**PROBLEM REQUIREMENTS:**
Transcribe exactly, and only, the lines from the one containing "hardback book: present" through the end of the material.

[DATA RECORDS Boundary: Start]

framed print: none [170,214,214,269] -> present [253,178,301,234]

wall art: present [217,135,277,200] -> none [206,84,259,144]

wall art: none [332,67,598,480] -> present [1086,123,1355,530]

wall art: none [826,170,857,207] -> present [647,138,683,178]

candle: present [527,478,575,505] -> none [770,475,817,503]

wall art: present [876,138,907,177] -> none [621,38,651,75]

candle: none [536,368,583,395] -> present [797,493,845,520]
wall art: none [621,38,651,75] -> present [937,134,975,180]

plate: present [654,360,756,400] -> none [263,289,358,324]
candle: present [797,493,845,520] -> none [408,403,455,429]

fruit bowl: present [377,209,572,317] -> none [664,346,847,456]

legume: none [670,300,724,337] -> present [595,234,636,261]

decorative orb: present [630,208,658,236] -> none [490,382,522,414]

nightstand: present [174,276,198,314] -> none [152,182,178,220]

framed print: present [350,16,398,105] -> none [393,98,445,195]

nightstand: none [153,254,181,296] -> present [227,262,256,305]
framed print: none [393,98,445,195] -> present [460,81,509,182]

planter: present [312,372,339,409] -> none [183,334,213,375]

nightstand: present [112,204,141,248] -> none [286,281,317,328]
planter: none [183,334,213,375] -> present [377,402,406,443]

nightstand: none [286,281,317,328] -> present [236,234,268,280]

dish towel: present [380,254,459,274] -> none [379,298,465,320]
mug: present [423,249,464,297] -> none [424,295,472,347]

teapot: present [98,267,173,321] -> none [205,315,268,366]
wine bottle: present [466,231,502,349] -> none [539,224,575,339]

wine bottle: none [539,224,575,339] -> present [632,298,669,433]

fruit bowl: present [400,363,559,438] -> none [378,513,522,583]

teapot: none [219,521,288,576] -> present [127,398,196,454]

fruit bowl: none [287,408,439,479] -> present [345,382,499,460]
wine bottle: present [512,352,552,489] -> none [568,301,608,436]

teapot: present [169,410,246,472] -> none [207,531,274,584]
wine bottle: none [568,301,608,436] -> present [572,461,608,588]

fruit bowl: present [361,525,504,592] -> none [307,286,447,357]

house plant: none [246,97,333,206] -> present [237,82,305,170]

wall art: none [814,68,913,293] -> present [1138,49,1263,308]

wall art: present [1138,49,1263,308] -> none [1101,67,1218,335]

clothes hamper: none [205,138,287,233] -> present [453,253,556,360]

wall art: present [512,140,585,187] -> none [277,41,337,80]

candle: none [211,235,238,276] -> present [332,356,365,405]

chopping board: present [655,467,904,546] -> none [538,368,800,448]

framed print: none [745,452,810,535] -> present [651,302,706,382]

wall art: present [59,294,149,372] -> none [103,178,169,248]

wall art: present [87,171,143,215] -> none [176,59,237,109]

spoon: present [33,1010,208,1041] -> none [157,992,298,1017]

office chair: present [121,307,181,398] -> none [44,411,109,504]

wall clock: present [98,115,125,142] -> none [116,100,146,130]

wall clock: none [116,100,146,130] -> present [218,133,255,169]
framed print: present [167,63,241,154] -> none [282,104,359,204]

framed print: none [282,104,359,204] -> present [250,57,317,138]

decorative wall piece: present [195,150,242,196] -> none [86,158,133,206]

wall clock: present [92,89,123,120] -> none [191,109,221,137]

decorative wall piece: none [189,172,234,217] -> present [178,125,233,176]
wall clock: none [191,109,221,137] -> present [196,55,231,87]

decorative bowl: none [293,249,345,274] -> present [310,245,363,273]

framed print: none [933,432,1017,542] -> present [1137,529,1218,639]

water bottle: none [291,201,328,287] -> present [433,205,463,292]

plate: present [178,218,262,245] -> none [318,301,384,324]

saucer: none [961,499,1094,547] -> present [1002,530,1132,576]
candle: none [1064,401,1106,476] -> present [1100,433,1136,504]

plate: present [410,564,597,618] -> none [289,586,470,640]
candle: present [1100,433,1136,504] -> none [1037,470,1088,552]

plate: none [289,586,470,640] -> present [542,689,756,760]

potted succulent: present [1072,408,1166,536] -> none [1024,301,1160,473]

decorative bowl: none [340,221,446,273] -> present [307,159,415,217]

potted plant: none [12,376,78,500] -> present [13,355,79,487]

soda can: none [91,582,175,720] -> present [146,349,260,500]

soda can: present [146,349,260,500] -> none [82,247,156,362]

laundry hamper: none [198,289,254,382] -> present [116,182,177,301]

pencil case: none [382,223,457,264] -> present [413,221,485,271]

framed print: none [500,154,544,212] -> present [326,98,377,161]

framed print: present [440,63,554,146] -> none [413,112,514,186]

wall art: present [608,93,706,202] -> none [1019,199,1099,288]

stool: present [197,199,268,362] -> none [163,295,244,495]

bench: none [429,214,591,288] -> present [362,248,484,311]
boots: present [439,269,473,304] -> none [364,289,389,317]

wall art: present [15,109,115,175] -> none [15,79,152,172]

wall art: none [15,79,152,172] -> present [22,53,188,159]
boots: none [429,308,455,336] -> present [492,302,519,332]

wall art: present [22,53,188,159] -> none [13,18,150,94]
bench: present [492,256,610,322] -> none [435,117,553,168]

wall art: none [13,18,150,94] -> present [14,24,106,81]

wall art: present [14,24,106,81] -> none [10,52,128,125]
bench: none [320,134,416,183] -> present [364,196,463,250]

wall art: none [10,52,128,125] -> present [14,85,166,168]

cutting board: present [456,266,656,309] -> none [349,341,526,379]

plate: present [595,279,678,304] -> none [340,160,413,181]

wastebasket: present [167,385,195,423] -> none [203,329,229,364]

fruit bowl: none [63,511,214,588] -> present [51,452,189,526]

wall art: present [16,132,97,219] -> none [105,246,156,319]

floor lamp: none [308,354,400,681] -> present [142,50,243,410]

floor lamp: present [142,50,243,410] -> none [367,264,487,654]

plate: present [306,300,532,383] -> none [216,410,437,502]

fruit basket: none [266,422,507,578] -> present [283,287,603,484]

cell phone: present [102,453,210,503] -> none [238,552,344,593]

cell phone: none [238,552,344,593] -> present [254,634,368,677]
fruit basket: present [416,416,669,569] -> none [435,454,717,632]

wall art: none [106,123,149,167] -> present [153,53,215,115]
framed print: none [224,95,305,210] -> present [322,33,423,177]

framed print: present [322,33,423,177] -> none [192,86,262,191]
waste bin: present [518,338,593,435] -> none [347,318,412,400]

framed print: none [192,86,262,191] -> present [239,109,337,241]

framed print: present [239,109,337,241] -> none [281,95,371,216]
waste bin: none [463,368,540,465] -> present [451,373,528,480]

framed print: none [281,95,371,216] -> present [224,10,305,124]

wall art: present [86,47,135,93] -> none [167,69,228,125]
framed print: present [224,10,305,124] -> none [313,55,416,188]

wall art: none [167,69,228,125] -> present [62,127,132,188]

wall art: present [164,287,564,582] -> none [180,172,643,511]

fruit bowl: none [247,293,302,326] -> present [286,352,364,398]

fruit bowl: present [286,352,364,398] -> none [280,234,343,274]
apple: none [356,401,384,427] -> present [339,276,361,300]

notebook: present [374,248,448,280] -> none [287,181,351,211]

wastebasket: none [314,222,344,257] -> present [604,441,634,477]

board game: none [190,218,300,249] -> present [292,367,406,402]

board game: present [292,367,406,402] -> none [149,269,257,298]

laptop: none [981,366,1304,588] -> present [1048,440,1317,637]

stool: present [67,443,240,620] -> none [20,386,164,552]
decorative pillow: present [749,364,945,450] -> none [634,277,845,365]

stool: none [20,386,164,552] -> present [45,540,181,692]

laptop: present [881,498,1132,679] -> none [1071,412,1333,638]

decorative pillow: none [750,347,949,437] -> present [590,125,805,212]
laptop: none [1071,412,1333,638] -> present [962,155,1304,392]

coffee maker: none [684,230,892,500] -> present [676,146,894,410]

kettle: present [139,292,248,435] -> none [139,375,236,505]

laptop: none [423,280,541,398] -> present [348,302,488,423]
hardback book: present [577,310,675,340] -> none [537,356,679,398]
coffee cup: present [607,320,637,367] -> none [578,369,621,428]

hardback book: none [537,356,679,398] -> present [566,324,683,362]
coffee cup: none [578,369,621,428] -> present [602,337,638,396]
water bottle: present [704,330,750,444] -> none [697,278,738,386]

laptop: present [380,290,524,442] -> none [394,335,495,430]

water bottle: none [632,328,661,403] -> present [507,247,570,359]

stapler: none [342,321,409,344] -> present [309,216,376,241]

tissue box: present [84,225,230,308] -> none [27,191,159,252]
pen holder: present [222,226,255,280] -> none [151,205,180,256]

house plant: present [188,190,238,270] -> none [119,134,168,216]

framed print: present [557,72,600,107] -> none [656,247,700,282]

[DATA RECORDS Boundary: End]

**REPLY TO THE EXERCISE:**
hardback book: present [577,310,675,340] -> none [537,356,679,398]
coffee cup: present [607,320,637,367] -> none [578,369,621,428]

hardback book: none [537,356,679,398] -> present [566,324,683,362]
coffee cup: none [578,369,621,428] -> present [602,337,638,396]
water bottle: present [704,330,750,444] -> none [697,278,738,386]

laptop: present [380,290,524,442] -> none [394,335,495,430]

water bottle: none [632,328,661,403] -> present [507,247,570,359]

stapler: none [342,321,409,344] -> present [309,216,376,241]

tissue box: present [84,225,230,308] -> none [27,191,159,252]
pen holder: present [222,226,255,280] -> none [151,205,180,256]

house plant: present [188,190,238,270] -> none [119,134,168,216]

framed print: present [557,72,600,107] -> none [656,247,700,282]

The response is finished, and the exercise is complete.